El cineasta defendió a Grecia afirmando que “no se puede humillar a un pueblo de esa manera”

José Luis Cuerda nunca esquiva la polémica. El director, guionista y productor sigue activo en el análisis de la actualidad, bien sea hablando de política, cine o lo que se le ponga por delante. El director albaceteño se mostró crítico con las políticas globales, afirmando que “es obligatorio moralmente, políticamente y económicamente ser antisistema”. Amparándose en las desigualdades, Cuerda calificó al sistema de “mierda” y “genocida”, asegurando que “se han creado unas estructuras para que los pobres sean más pobres y dependientes de los ricos”. Asimismo, calificó la llegada de Colau y Carmena como “un alivio” y reconoció su satisfacción al ver que “la derecha se ha cagado, algo que se ve porque se han vuelto desesperados mintiendo”.

Respecto a Grecia, Cuerda atacó las políticas comunitarias afirmando que “los mismos que falsificaron las cuentas para entrar en la Unión Europea son los que ahora están pidiendo que se cumplan las responsabilidades”. Además, el director de La lengua de las mariposas, quiso destacar la deuda que toda la cultura occidental guarda con el pueblo heleno: “Les debemos la manera buena de pensar. Les debemos la democracia. No se puede humillar a un pueblo de esa manera.”

Debido a su extensa trayectoria, en diversos cargos y siempre tras la cámara, el cineasta valoró positivamente la situación del cine autóctono. “Al cine español lo veo muy bien”, explicó Cuerda, “la escuela andaluza y la catalana tienen una salud estupenda”. El cineasta, que participó en el curso La transición a través de la cultura y las artes, hizo un alegato en favor de las nuevas generaciones: “No es una cuestión de recursos, sino de talento. Con talento y pocos medios se han hecho películas excelentes, mientras que con muchos medios y poco talento se hacen unas tonterías enormes y muy vistosas, pero que no valen para nada.”

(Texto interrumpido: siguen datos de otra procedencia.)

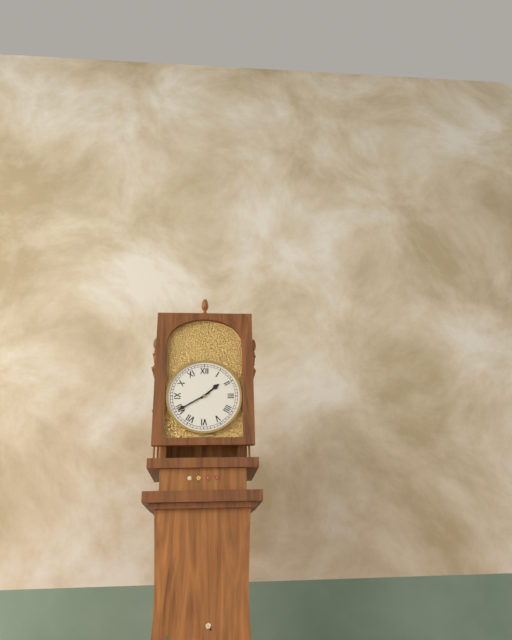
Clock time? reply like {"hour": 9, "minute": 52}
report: {"hour": 1, "minute": 40}
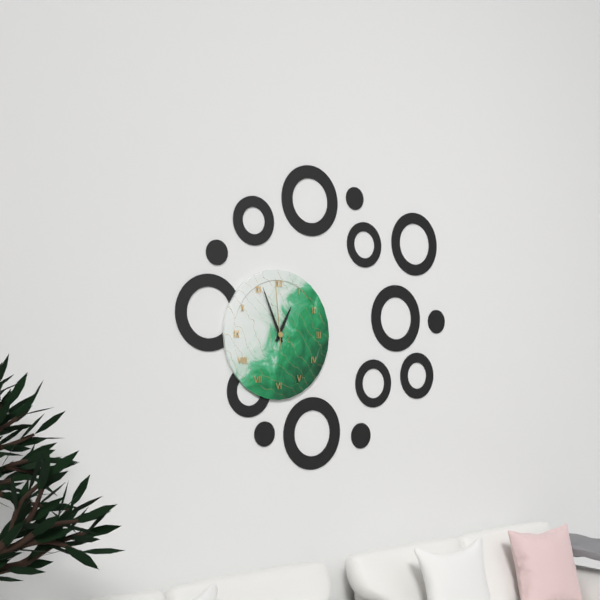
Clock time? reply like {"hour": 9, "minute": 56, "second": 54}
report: {"hour": 12, "minute": 56, "second": 59}
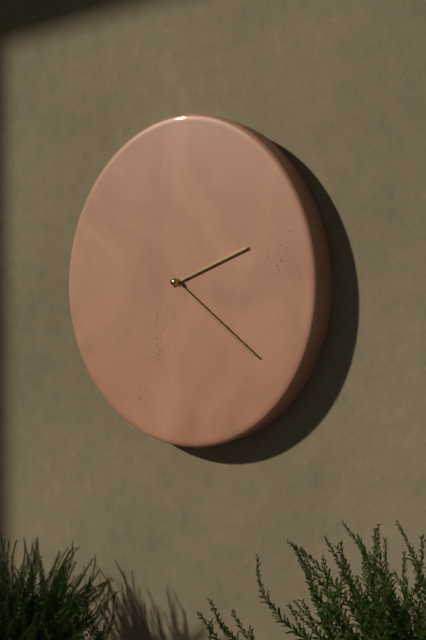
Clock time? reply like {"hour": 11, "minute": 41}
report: {"hour": 2, "minute": 21}
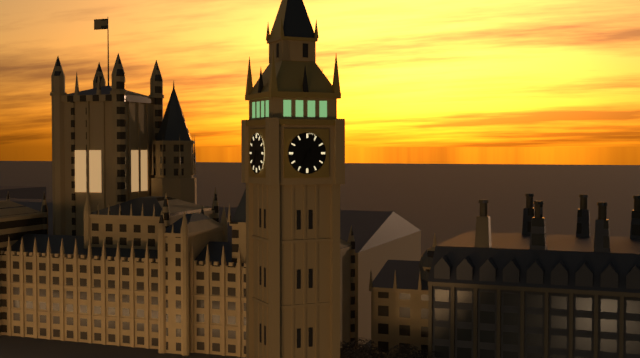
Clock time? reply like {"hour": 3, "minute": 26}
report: {"hour": 6, "minute": 34}
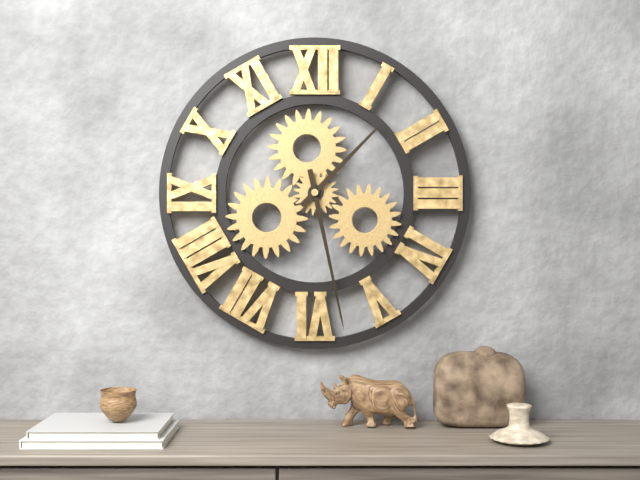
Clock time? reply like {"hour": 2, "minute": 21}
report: {"hour": 1, "minute": 28}
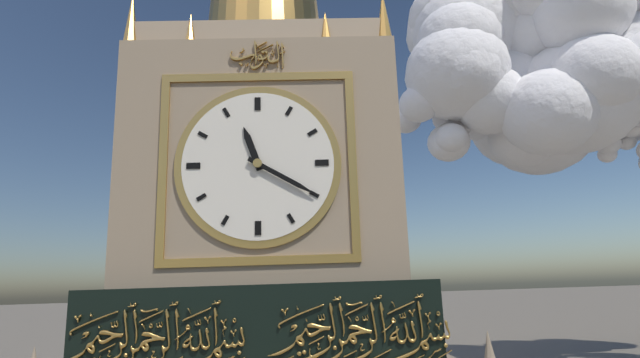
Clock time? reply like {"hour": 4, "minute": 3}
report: {"hour": 11, "minute": 20}
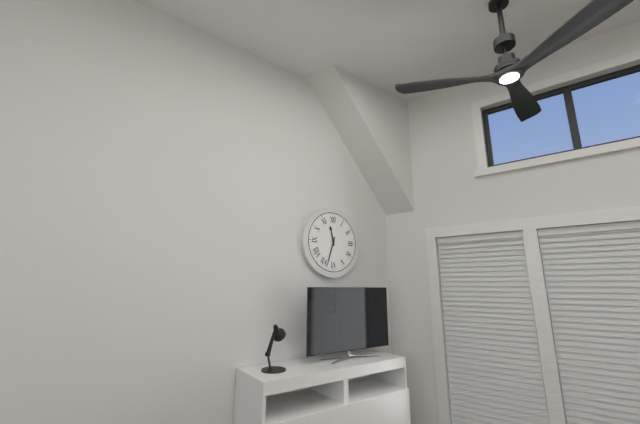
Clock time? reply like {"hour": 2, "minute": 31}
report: {"hour": 11, "minute": 33}
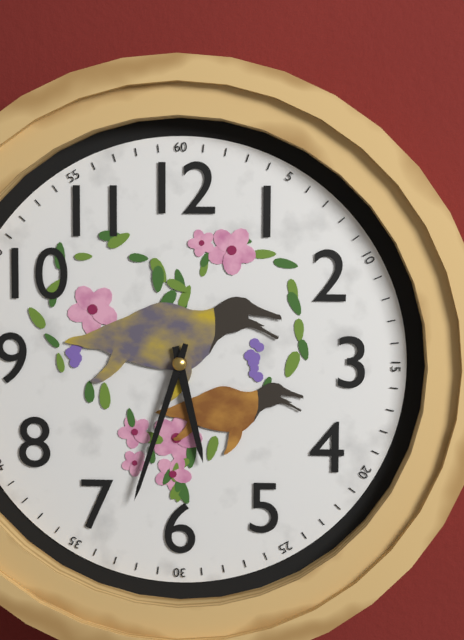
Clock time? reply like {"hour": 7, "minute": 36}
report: {"hour": 5, "minute": 33}
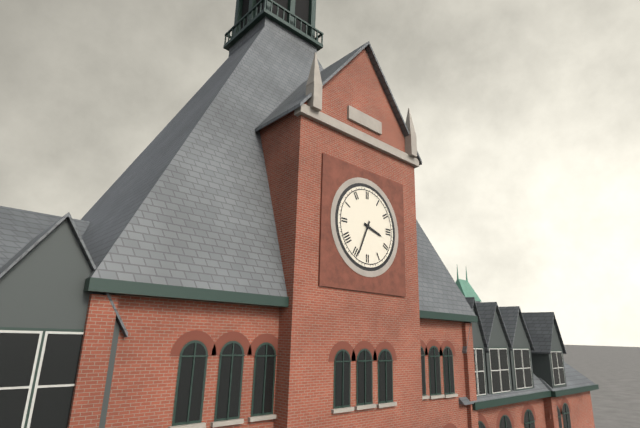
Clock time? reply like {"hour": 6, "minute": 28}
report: {"hour": 3, "minute": 34}
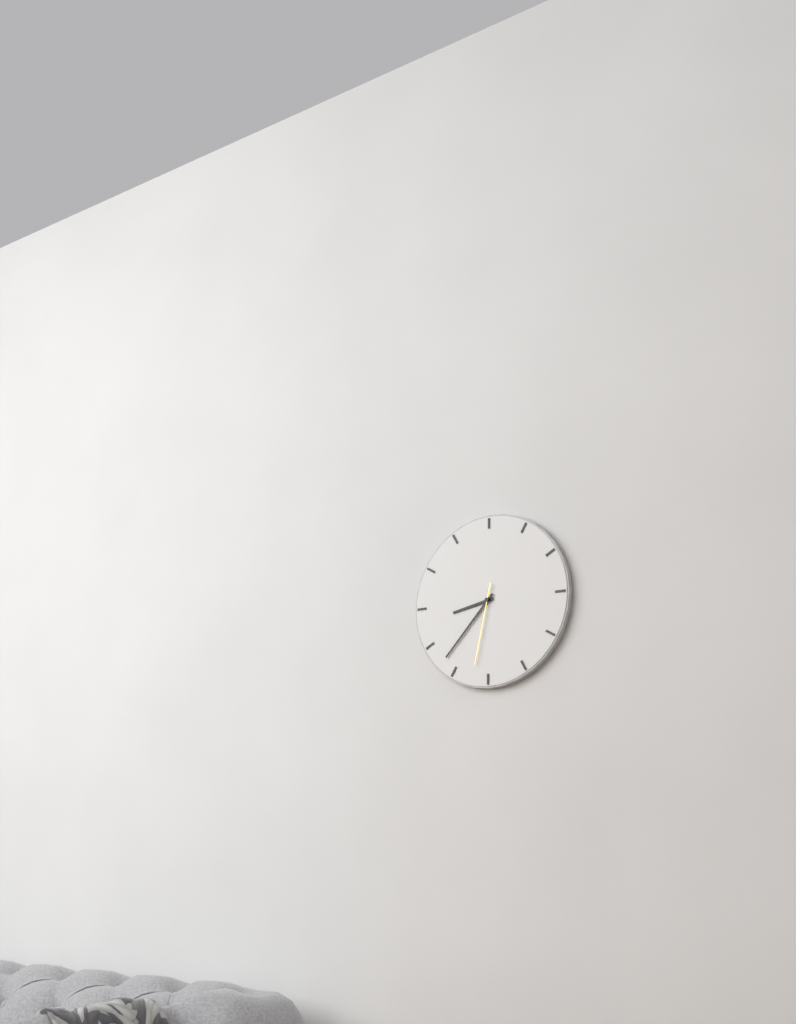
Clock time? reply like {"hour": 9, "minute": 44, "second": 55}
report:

Un curso repasa la obra del director de cine español más universal

El crítico, director de cine y exdirector general de Cine entre 1986 y 1989, Fernando Méndez-Leite, participó en el curso Pedro Almodóvar: cine del deseo, deseo del cine, ahondando en la figura y en los comienzos de la obra del cineasta manchego, que “reflejaba un cambio radical en la visión que se tenía de la sociedad española en el extranjero”, afirmó. “El cine de Almodóvar era la libertad más absoluta, la amoralidad más absoluta donde nada se juzga, todo vale y todo se habla con total normalidad, incluso respecto a las cosas más increíbles”, destacó Méndez-Leite.

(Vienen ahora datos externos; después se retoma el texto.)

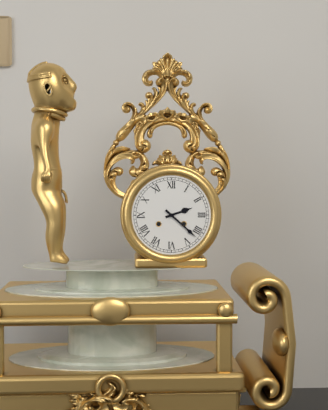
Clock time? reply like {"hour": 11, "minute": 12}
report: {"hour": 2, "minute": 22}
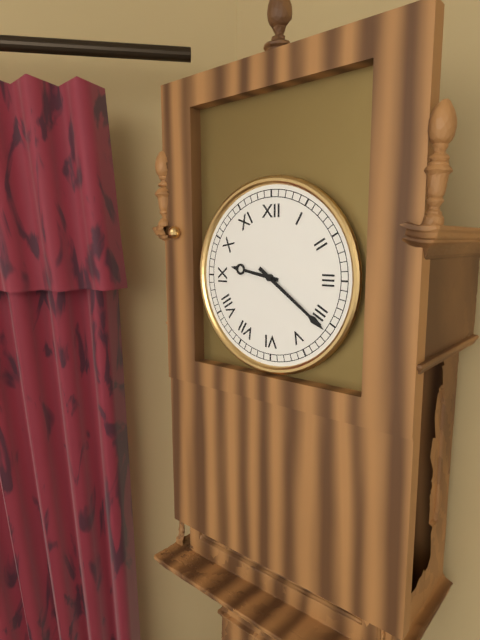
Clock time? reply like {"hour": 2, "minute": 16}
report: {"hour": 9, "minute": 21}
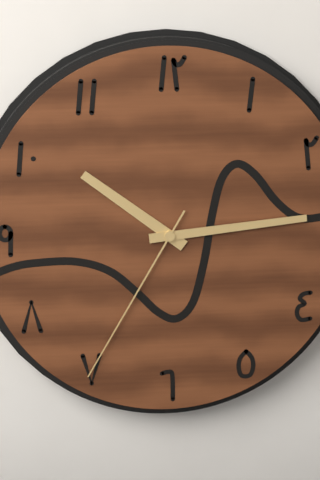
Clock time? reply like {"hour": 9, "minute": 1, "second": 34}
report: {"hour": 10, "minute": 14, "second": 35}
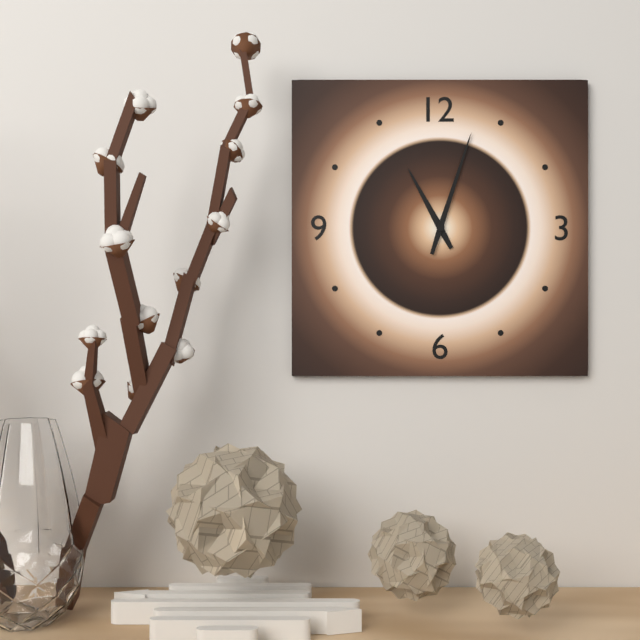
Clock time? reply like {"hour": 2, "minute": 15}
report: {"hour": 11, "minute": 3}
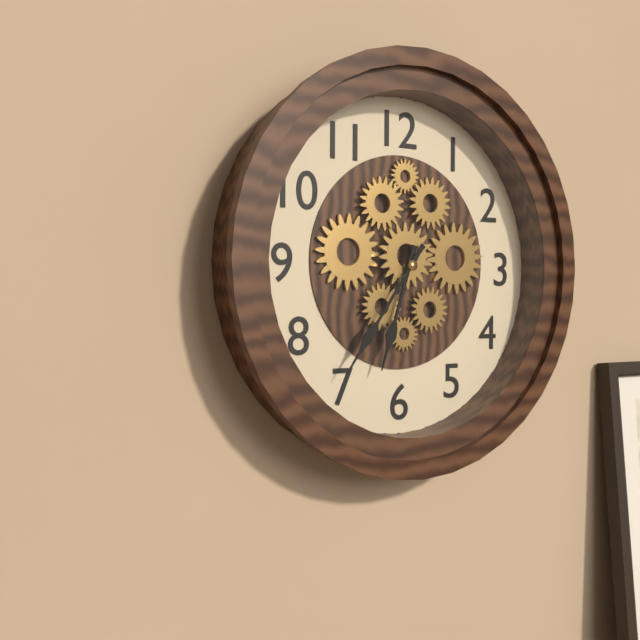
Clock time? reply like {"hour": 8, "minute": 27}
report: {"hour": 6, "minute": 36}
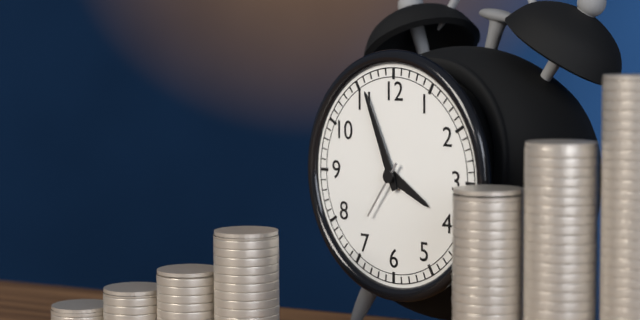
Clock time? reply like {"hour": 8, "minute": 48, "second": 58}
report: {"hour": 3, "minute": 56, "second": 36}
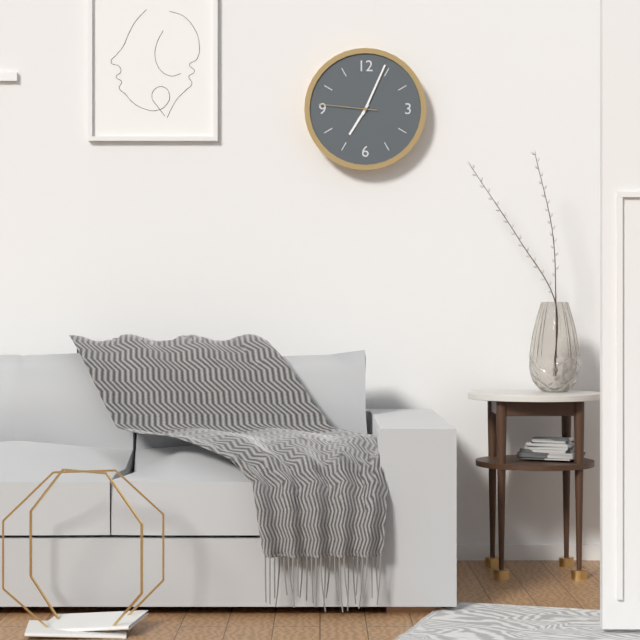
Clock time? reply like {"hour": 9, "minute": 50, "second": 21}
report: {"hour": 7, "minute": 4, "second": 46}
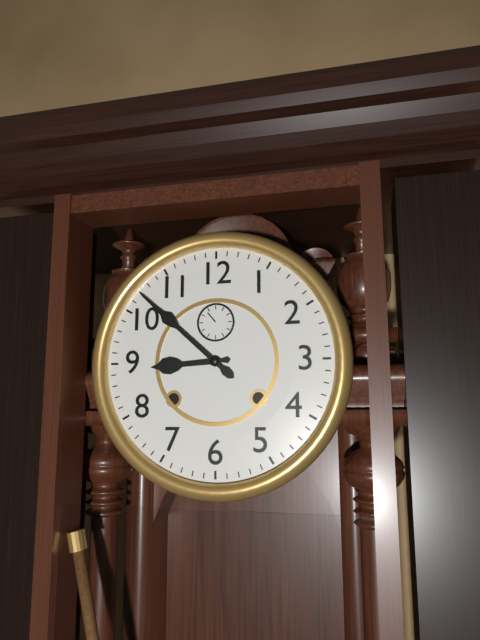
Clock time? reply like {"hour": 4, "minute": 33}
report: {"hour": 8, "minute": 52}
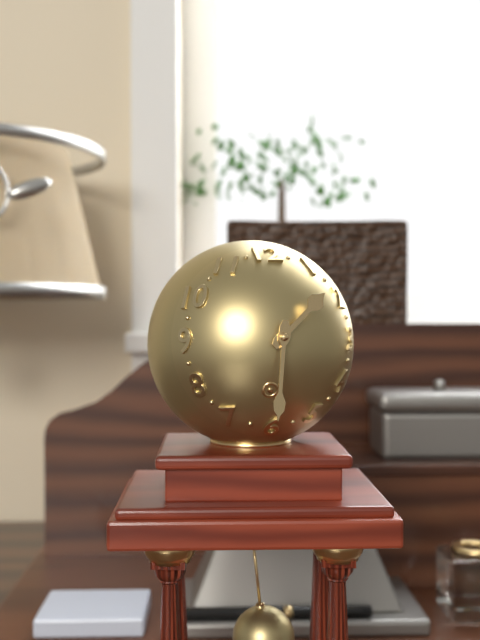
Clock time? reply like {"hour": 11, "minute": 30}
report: {"hour": 1, "minute": 31}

Películas como Pepi, Luci Bom y otras chicas del montón (1980); Laberinto de pasiones (1982); Entre tinieblas (1983); Qué he hecho yo para merecer esto (1984); La ley del deseo (1987) y sobre todo Mujeres al borde de un ataque de nervios (1988), supusieron para el crítico toda una eclosión de Almodóvar en el cine patrio que le llevó a la consecución de dos premios Oscar de Hollywood en años posteriores, catalogándolo ya como un cineasta universal. “Era asombroso –recuerda Méndez Leite- a Carmen Maura la paraban por las calles de Nueva York, algo realmente sorprendente porque hasta ese momento el cine español no había salido al exterior apenas nada”.

Méndez-Leite, destacó de Pedro Almodóvar también “su propio personaje”, ya que el autor “vendía muy bien sus productos desde el primer momento. Pedro siempre ha sido, no diría yo un encantador de serpientes, pero ha contado muy bien lo que hacía y se ha contado muy bien a sí mismo, porque tiene una personalidad brillante”.